*What you are asked to do*.
Repeat the lines of the records below verbatim, beginning at the line that contains "Conventions: OpenCV camera" and ending after the line that contains "486.9], [0, 0, 1]] dist [-0.041163, 0.018073]". Leave the pictures out of your answer.

*Task inputs*.
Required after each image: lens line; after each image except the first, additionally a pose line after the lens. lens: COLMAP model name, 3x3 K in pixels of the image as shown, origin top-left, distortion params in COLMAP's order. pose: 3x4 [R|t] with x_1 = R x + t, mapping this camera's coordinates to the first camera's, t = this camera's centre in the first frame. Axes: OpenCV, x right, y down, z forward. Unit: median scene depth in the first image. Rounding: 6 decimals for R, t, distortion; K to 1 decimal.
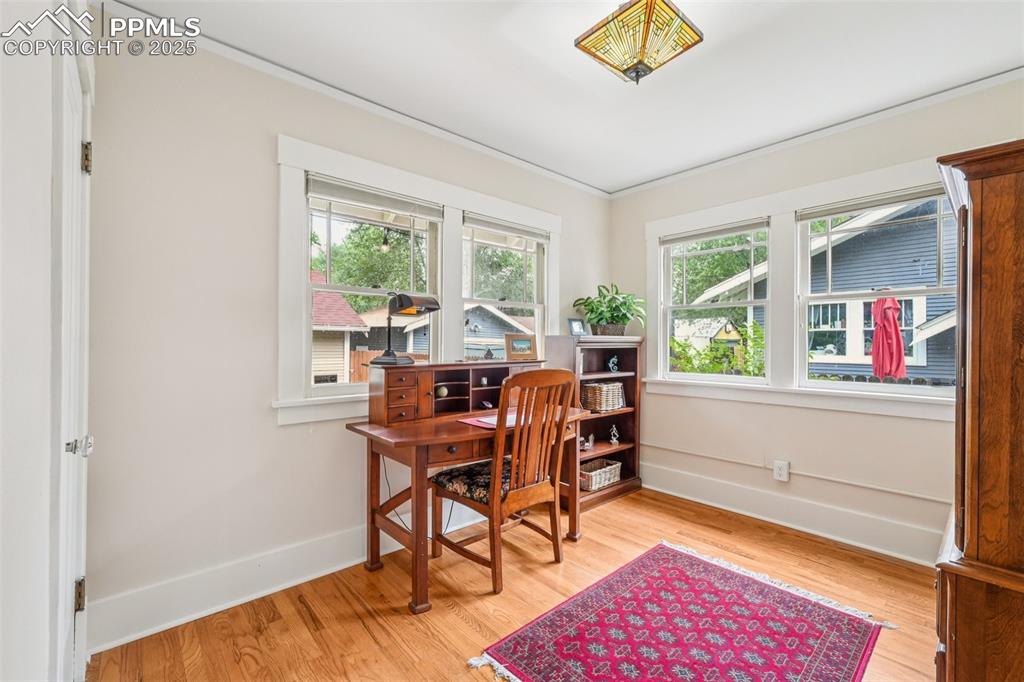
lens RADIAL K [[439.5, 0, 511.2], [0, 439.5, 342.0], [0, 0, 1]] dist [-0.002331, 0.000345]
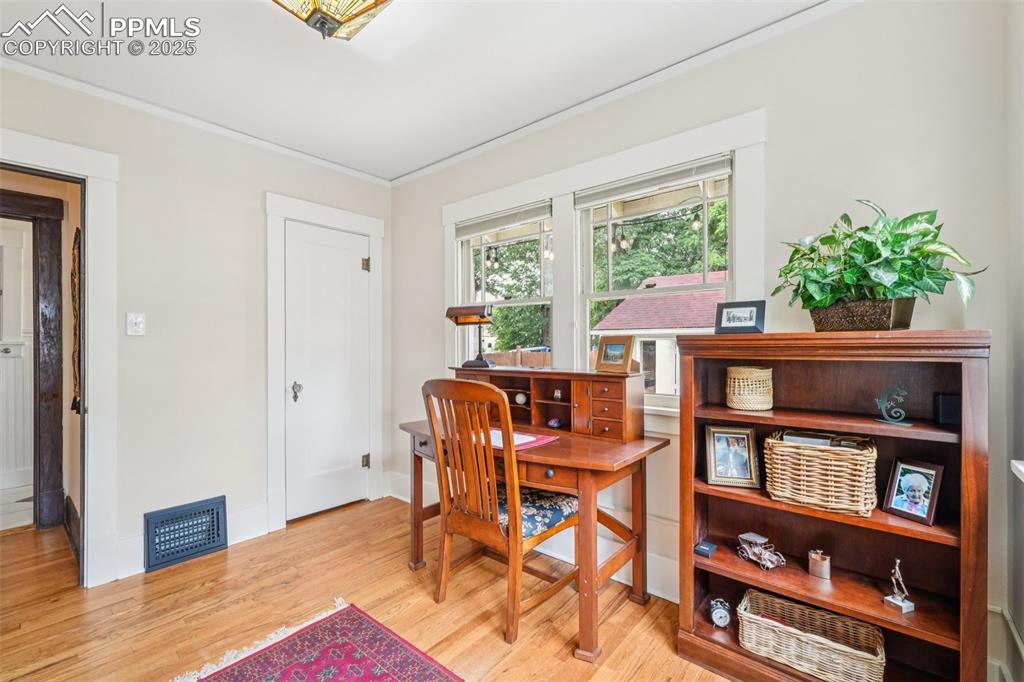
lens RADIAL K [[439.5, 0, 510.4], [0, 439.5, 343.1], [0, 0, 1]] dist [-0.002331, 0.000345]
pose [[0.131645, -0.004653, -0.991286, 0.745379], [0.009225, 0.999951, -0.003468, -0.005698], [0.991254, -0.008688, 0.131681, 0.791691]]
...
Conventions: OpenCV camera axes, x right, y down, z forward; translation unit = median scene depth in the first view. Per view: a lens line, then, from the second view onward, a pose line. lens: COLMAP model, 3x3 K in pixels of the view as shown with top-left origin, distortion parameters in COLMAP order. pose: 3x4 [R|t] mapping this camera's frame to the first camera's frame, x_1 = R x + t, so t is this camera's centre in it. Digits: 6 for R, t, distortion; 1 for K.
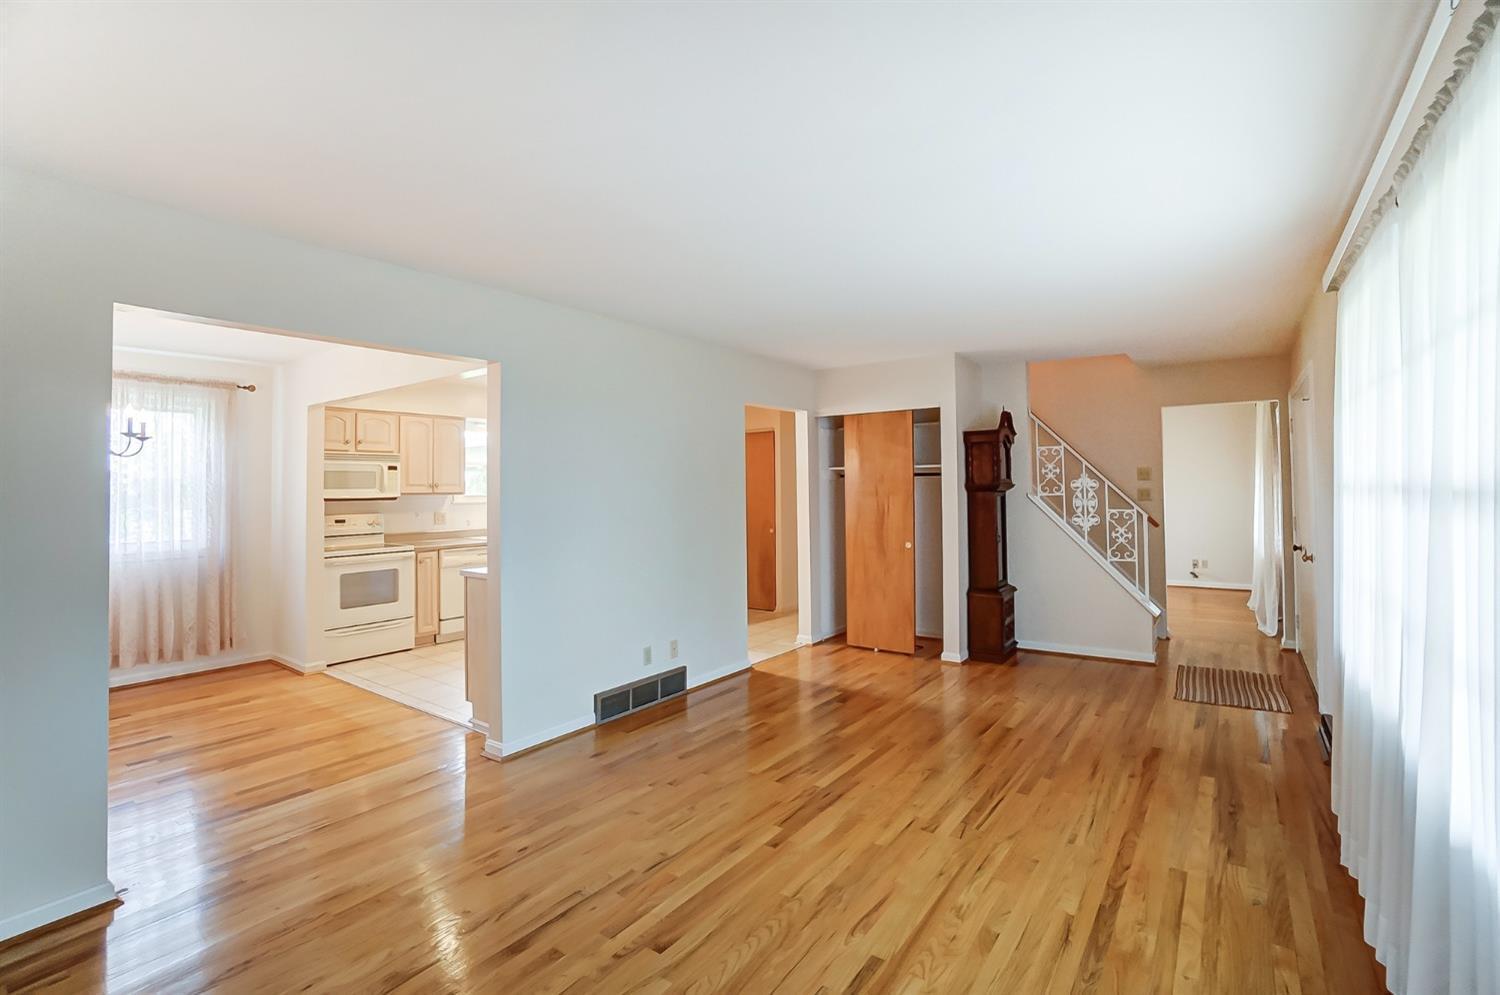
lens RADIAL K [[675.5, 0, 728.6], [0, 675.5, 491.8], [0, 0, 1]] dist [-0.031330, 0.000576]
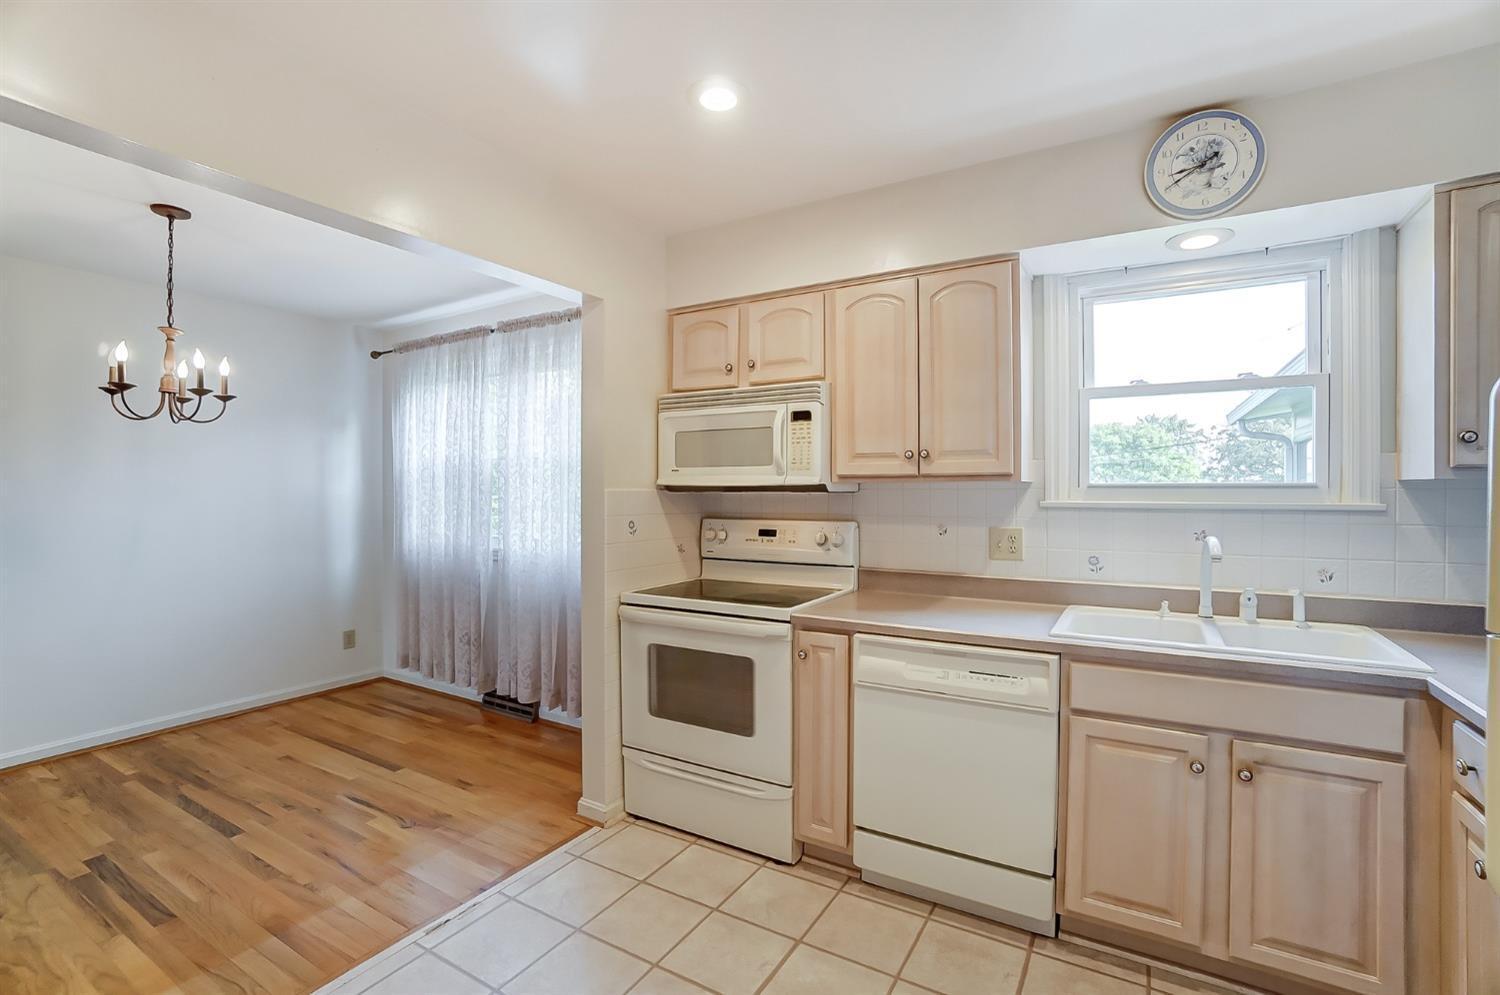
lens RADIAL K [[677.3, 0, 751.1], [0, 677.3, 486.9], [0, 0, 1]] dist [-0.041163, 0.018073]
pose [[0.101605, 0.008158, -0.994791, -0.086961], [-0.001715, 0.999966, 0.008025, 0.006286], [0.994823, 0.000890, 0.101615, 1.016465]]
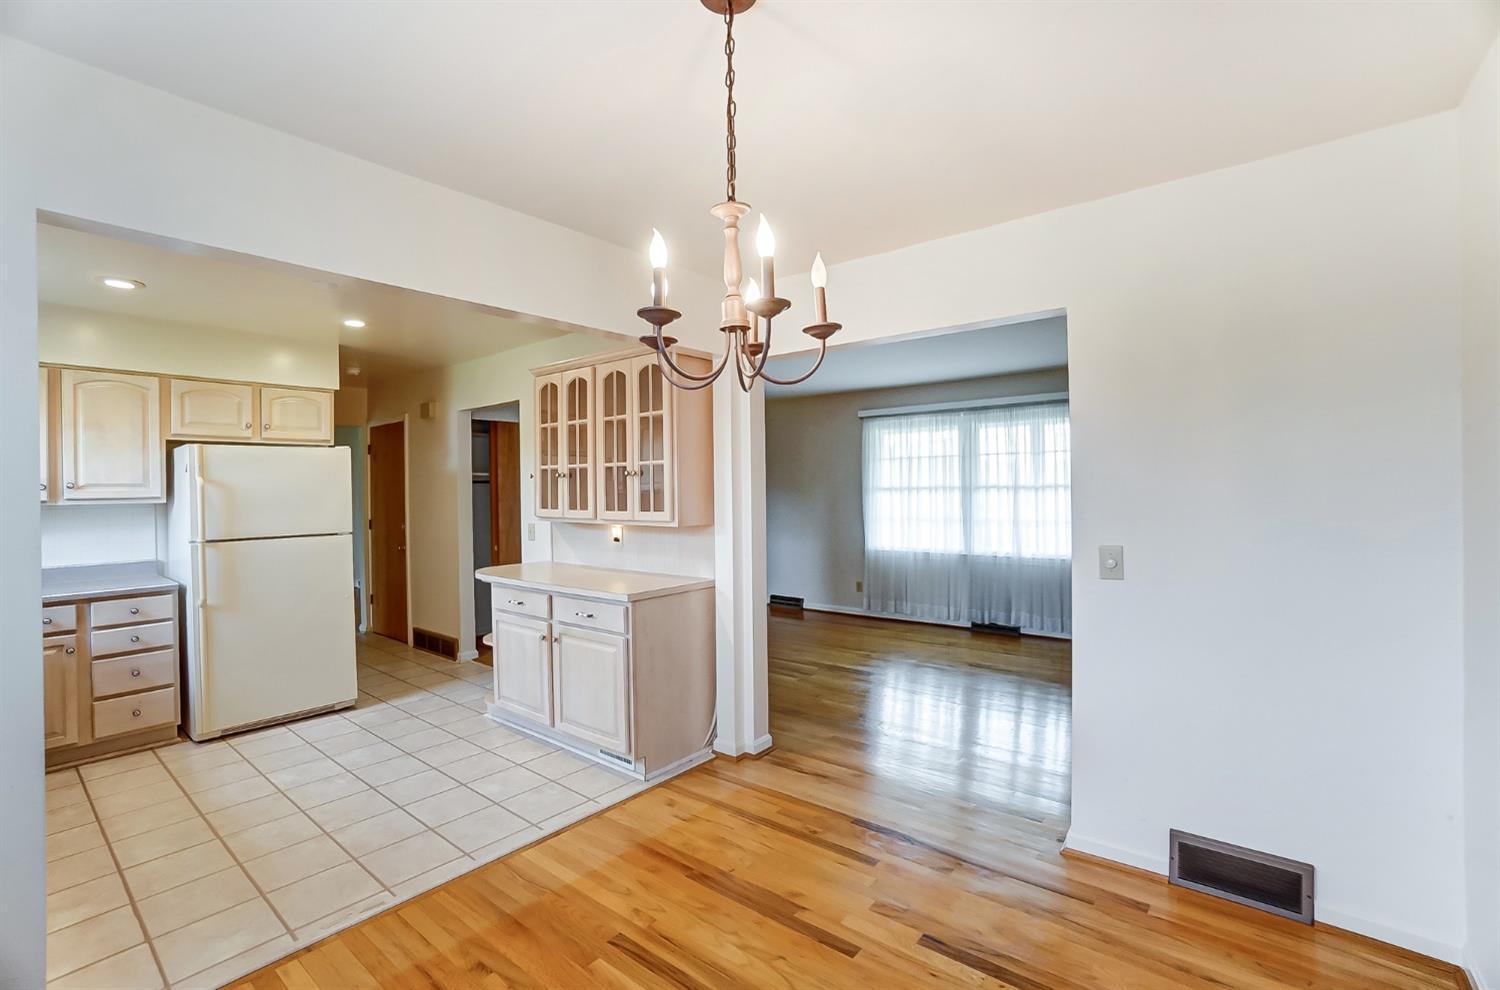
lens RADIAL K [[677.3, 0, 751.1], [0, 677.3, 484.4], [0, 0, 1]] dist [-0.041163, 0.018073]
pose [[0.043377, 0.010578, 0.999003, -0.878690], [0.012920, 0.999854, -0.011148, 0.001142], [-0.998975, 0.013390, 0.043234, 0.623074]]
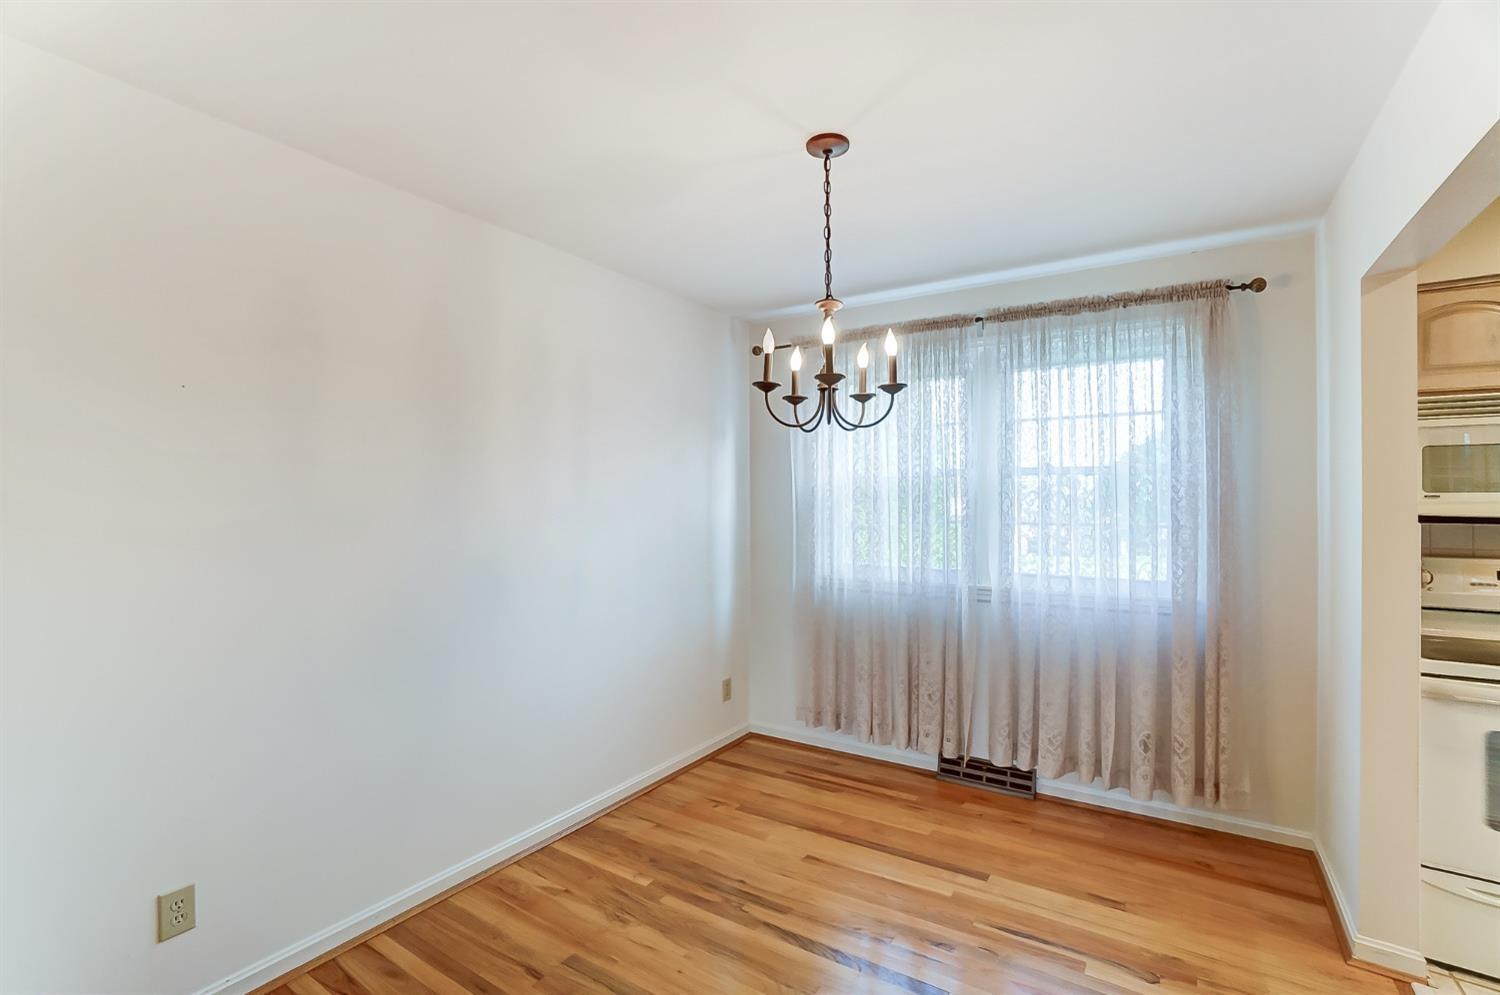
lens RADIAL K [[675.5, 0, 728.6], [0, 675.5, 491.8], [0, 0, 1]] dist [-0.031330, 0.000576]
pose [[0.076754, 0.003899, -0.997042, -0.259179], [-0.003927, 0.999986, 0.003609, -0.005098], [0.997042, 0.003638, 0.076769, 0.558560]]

*Problem solution*.
Conventions: OpenCV camera axes, x right, y down, z forward; translation unit = median scene depth in the first view. Per view: a lens line, then, from the second view onward, a pose line. lens: COLMAP model, 3x3 K in pixels of the view as shown with top-left origin, distortion parameters in COLMAP order. pose: 3x4 [R|t] mapping this camera's frame to the first camera's frame, x_1 = R x + t, so t is this camera's centre in it. Digits: 6 for R, t, distortion; 1 for K.
lens RADIAL K [[675.5, 0, 728.6], [0, 675.5, 491.8], [0, 0, 1]] dist [-0.031330, 0.000576]
lens RADIAL K [[677.3, 0, 751.1], [0, 677.3, 486.9], [0, 0, 1]] dist [-0.041163, 0.018073]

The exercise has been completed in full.